*** Opening The data ***

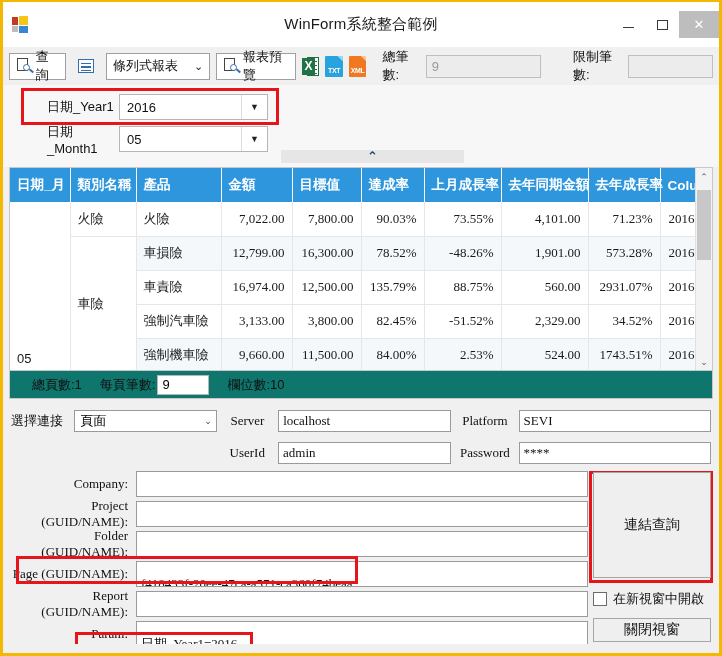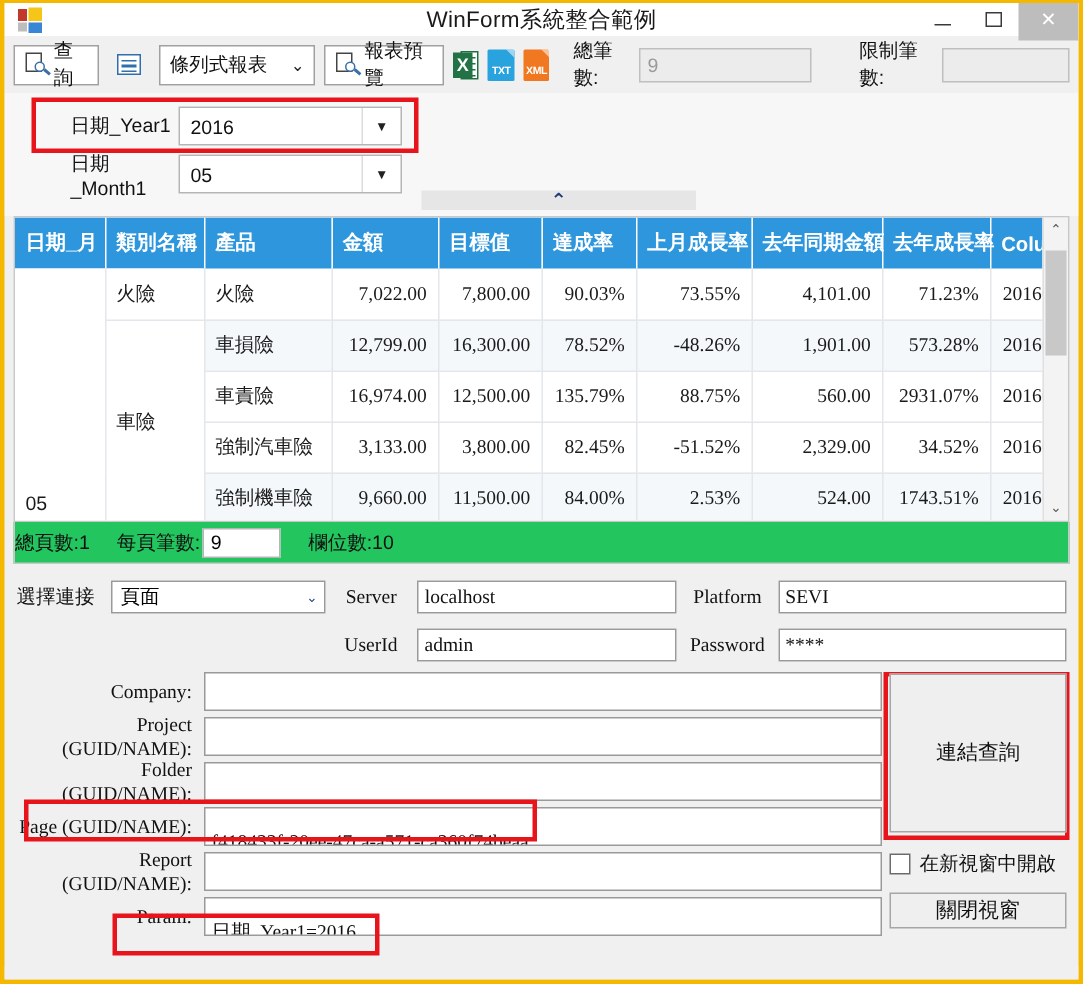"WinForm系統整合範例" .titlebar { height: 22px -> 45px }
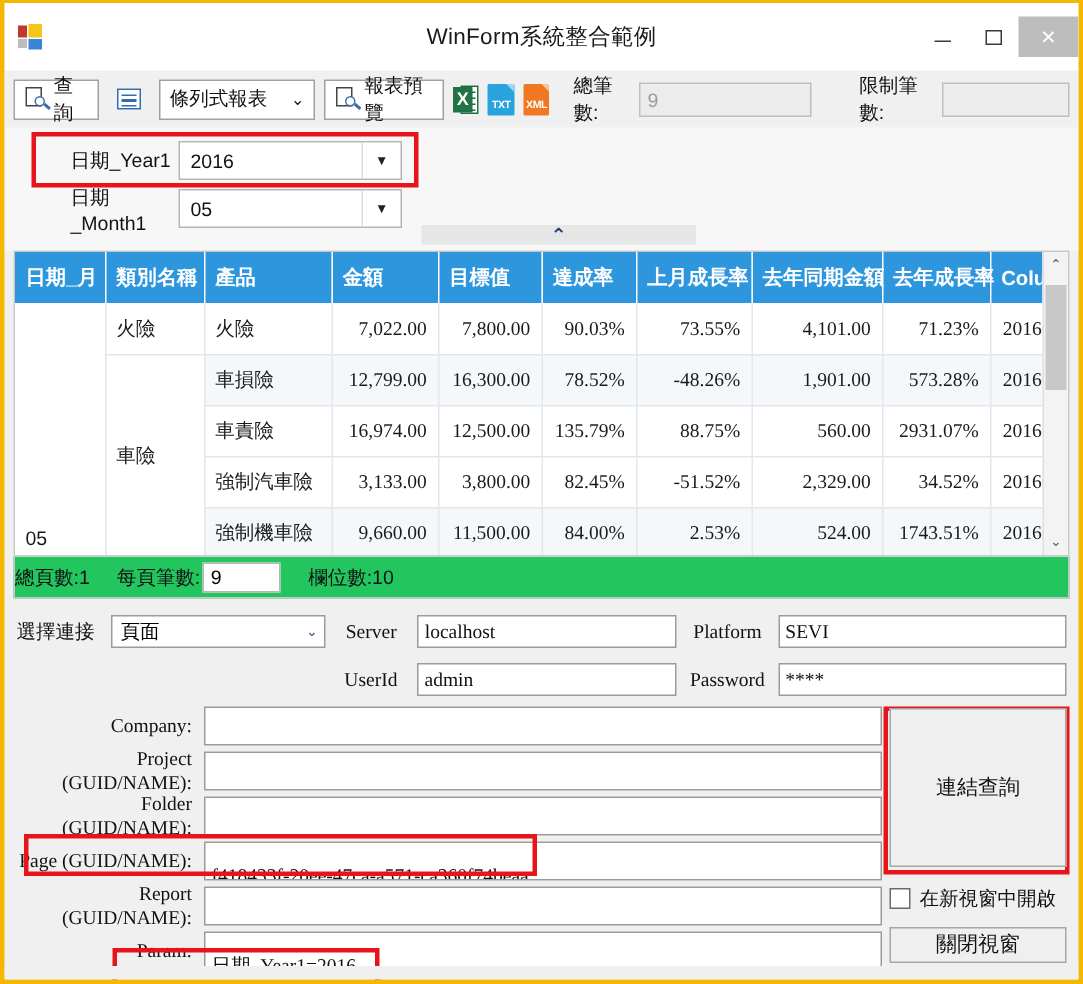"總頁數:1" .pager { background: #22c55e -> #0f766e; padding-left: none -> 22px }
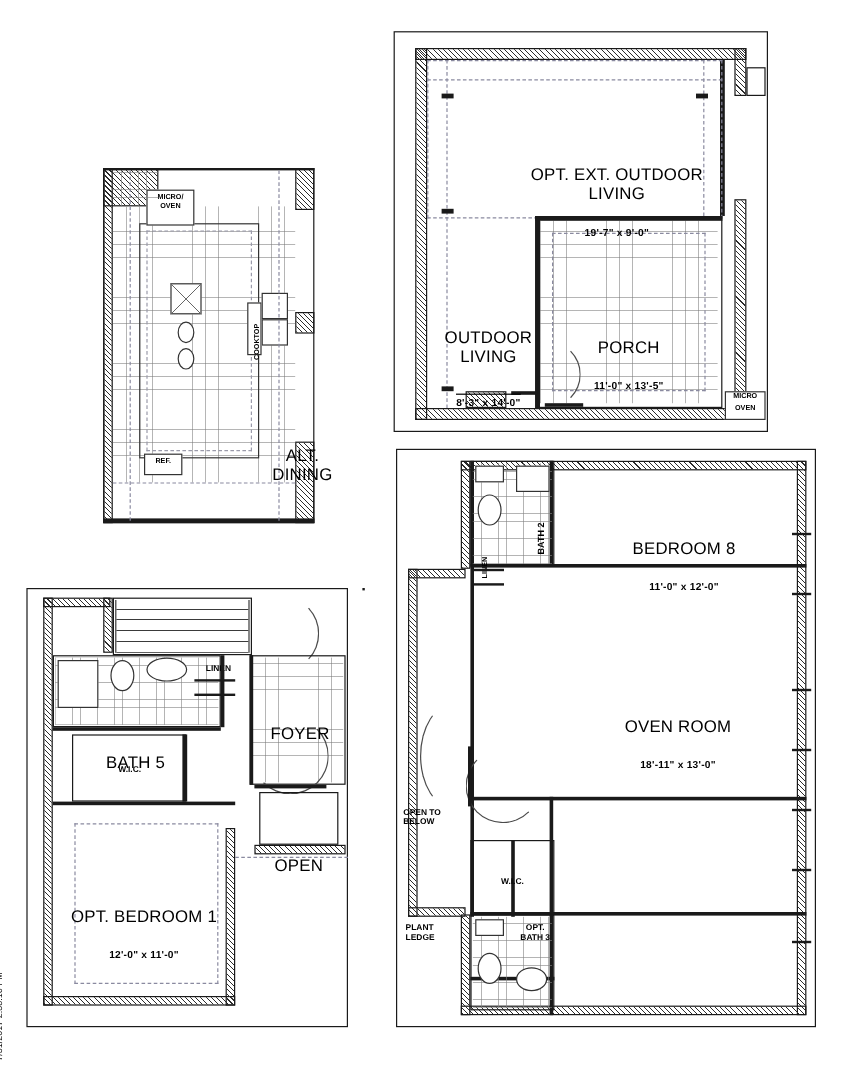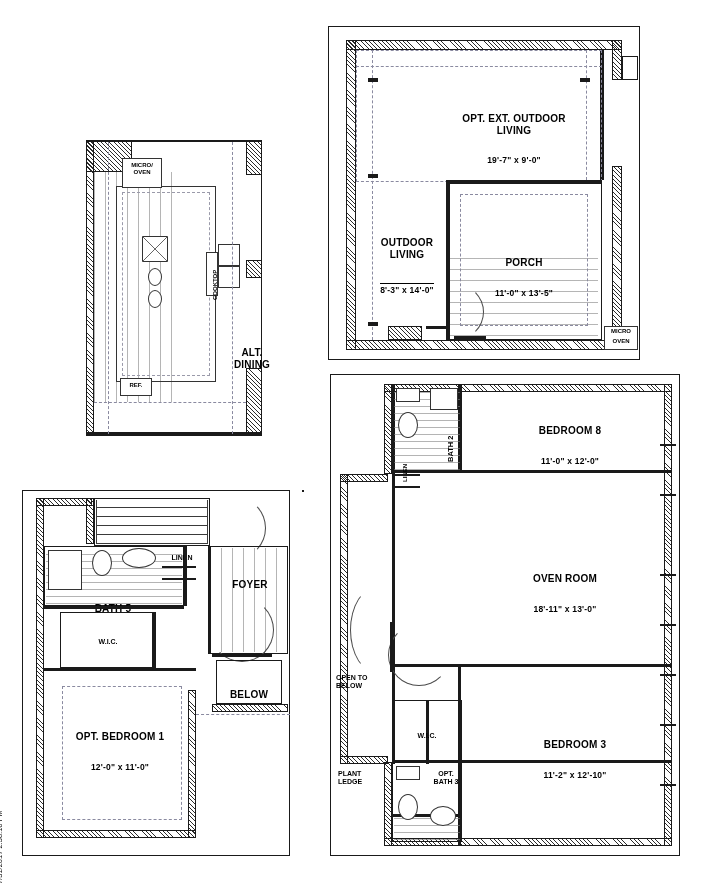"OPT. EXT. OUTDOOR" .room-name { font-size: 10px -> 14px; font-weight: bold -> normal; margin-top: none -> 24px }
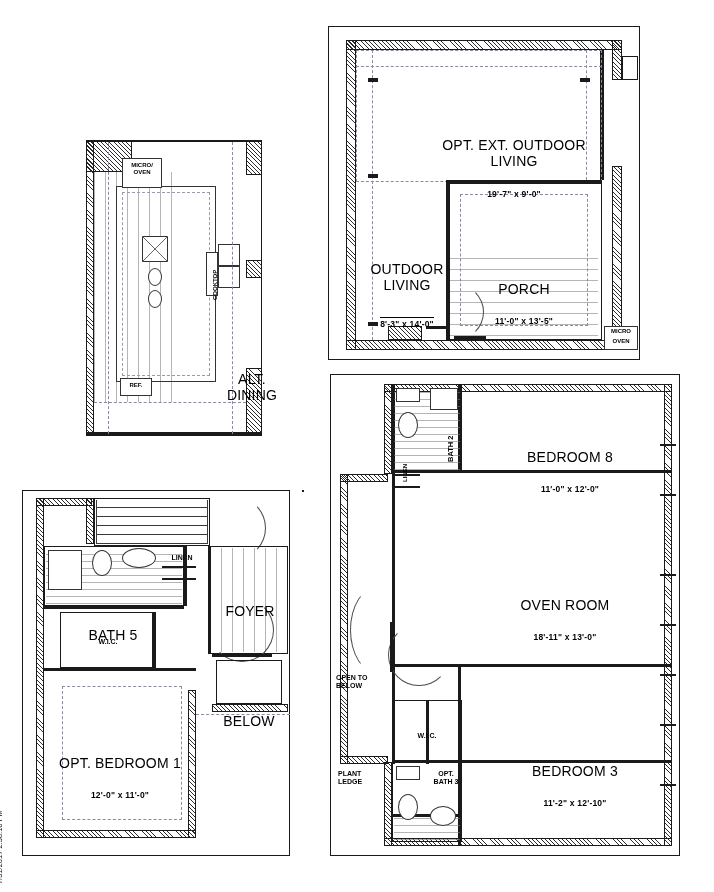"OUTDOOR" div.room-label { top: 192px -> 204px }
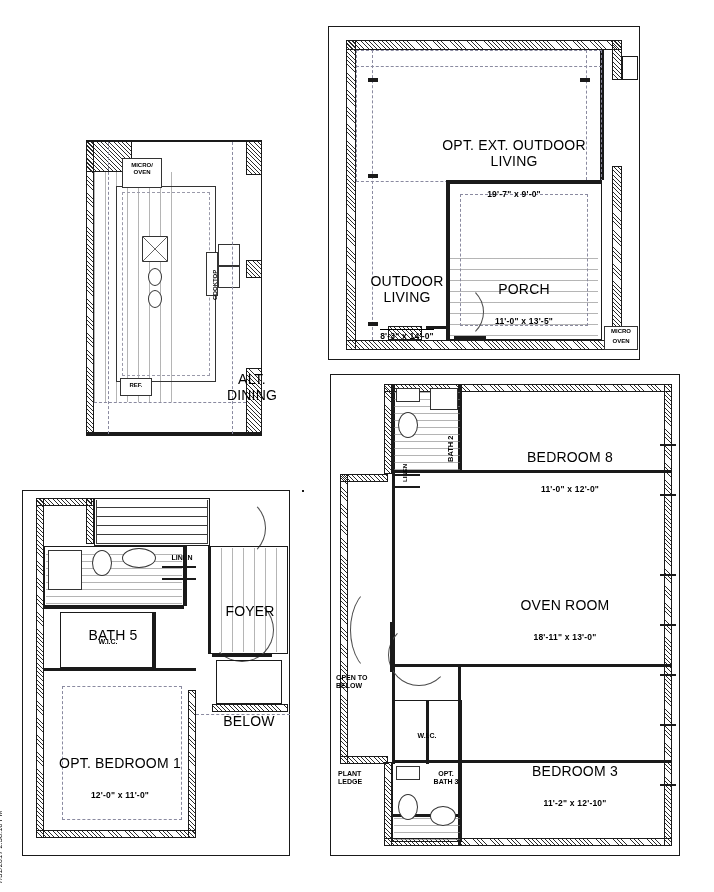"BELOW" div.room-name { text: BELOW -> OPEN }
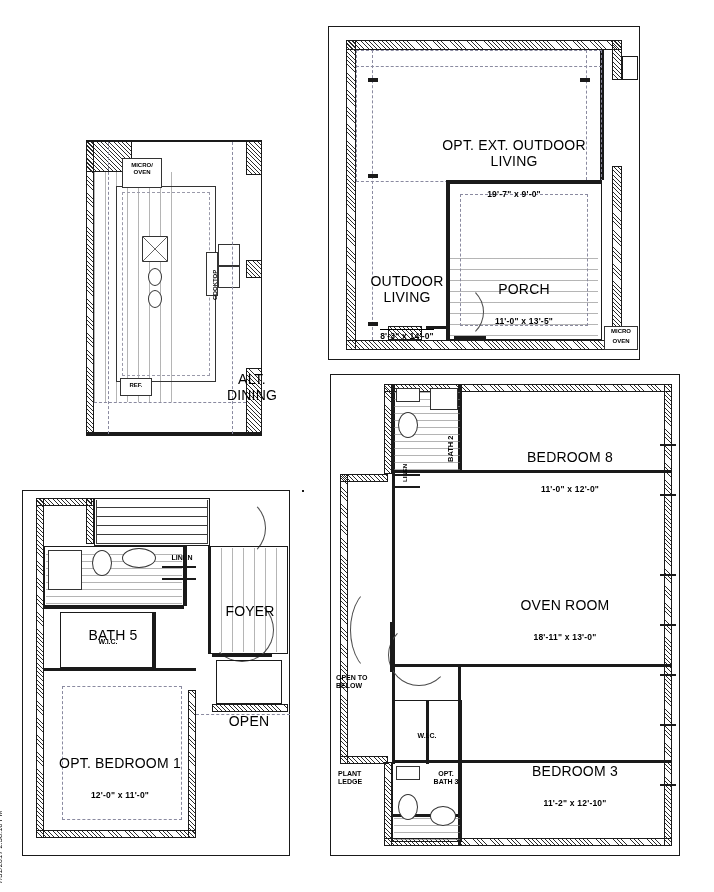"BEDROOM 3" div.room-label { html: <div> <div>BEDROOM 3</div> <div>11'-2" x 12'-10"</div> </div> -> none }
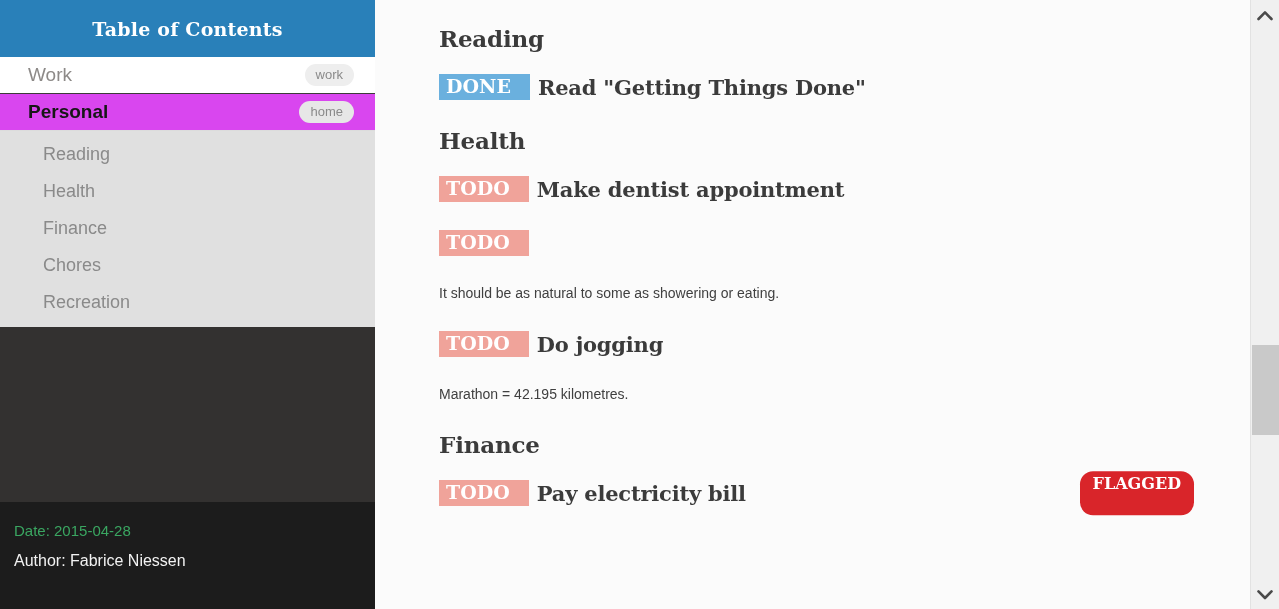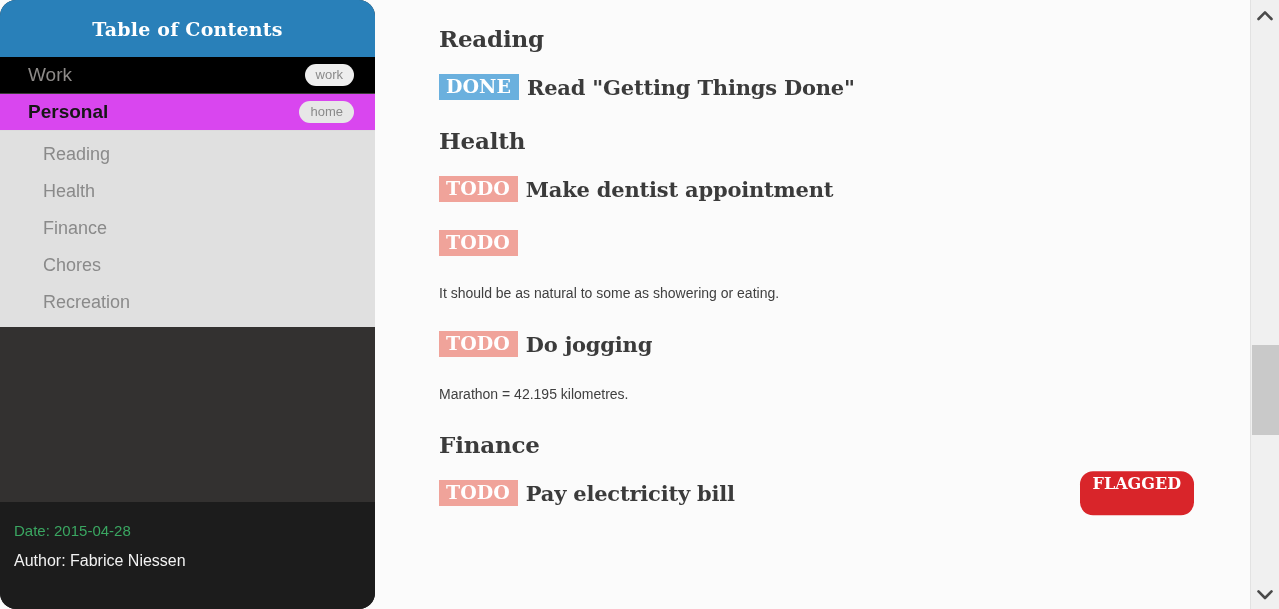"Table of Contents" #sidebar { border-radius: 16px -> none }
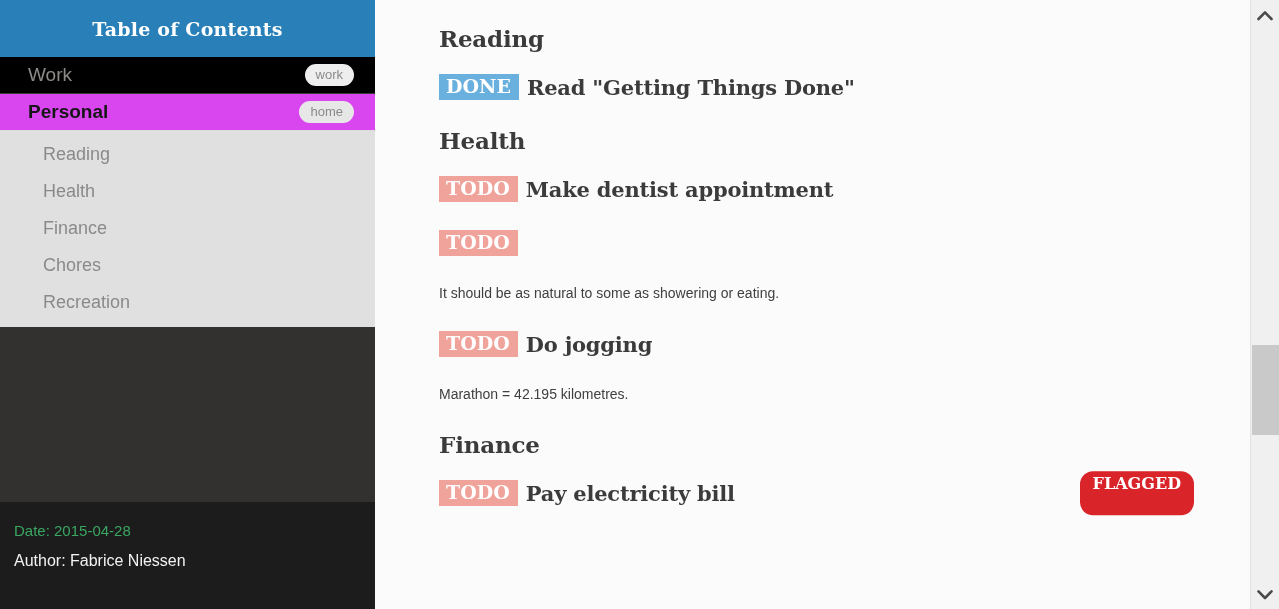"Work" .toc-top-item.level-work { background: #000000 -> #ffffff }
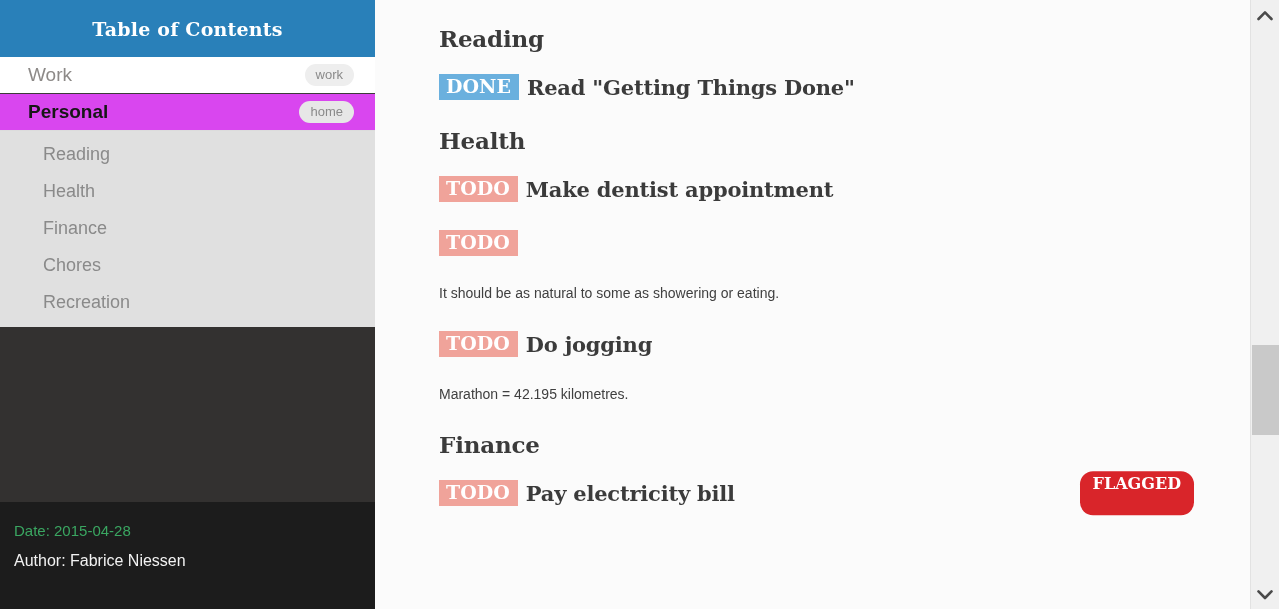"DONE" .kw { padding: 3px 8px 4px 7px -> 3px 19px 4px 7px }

*** Closing The data ***

**Exercise directions**. Pictures aren't part of the copy; return each record above exactly.

**Solution to the exercise**.
"WinForm系統整合範例" .titlebar { height: 22px -> 45px }
"總頁數:1" .pager { background: #22c55e -> #0f766e; padding-left: none -> 22px }
"OPT. EXT. OUTDOOR" .room-name { font-size: 10px -> 14px; font-weight: bold -> normal; margin-top: none -> 24px }
"OUTDOOR" div.room-label { top: 192px -> 204px }
"BELOW" div.room-name { text: BELOW -> OPEN }
"BEDROOM 3" div.room-label { html: <div> <div>BEDROOM 3</div> <div>11'-2" x 12'-10"</div> </div> -> none }
"Table of Contents" #sidebar { border-radius: 16px -> none }
"Work" .toc-top-item.level-work { background: #000000 -> #ffffff }
"DONE" .kw { padding: 3px 8px 4px 7px -> 3px 19px 4px 7px }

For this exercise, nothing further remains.